Extracted page text data:

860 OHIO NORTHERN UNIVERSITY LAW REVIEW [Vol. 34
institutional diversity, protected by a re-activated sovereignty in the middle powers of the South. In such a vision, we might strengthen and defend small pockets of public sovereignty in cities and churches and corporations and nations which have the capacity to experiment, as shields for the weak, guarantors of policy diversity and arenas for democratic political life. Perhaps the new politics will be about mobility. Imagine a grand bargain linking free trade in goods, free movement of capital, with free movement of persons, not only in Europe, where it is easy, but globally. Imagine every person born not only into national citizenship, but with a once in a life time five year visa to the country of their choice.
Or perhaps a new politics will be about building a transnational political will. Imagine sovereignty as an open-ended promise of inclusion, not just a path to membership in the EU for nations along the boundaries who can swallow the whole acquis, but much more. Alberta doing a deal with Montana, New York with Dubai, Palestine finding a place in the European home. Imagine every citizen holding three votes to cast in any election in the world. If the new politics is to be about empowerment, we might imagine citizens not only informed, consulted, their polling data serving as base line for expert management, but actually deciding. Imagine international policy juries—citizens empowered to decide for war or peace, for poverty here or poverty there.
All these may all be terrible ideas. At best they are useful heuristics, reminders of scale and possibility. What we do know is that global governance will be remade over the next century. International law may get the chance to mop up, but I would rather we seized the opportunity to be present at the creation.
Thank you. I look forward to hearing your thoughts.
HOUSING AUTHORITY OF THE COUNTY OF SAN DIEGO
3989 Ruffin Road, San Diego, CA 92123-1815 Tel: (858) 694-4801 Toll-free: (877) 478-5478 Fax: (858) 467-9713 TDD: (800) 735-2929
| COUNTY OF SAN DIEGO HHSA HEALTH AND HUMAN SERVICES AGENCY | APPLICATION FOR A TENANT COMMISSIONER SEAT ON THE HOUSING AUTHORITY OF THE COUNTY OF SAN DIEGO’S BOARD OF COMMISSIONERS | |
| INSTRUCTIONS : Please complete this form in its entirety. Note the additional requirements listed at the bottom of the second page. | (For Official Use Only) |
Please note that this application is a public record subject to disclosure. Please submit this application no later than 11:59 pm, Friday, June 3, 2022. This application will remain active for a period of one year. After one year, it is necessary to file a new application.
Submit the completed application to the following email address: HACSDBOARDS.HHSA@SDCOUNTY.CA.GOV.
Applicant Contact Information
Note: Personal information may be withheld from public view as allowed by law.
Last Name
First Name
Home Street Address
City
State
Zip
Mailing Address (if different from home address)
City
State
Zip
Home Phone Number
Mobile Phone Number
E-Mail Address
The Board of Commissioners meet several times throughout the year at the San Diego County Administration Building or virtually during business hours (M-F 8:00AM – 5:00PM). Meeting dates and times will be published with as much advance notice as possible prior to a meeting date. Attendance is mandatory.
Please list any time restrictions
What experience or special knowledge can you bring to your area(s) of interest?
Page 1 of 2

Task directions
Give back the opening line of the records above and every line after it, up to and including the one with "institutional diversity, protected", unchanged.

Answer to the exercise
860 OHIO NORTHERN UNIVERSITY LAW REVIEW [Vol. 34
institutional diversity, protected by a re-activated sovereignty in the middle powers of the South. In such a vision, we might strengthen and defend small pockets of public sovereignty in cities and churches and corporations and nations which have the capacity to experiment, as shields for the weak, guarantors of policy diversity and arenas for democratic political life. Perhaps the new politics will be about mobility. Imagine a grand bargain linking free trade in goods, free movement of capital, with free movement of persons, not only in Europe, where it is easy, but globally. Imagine every person born not only into national citizenship, but with a once in a life time five year visa to the country of their choice.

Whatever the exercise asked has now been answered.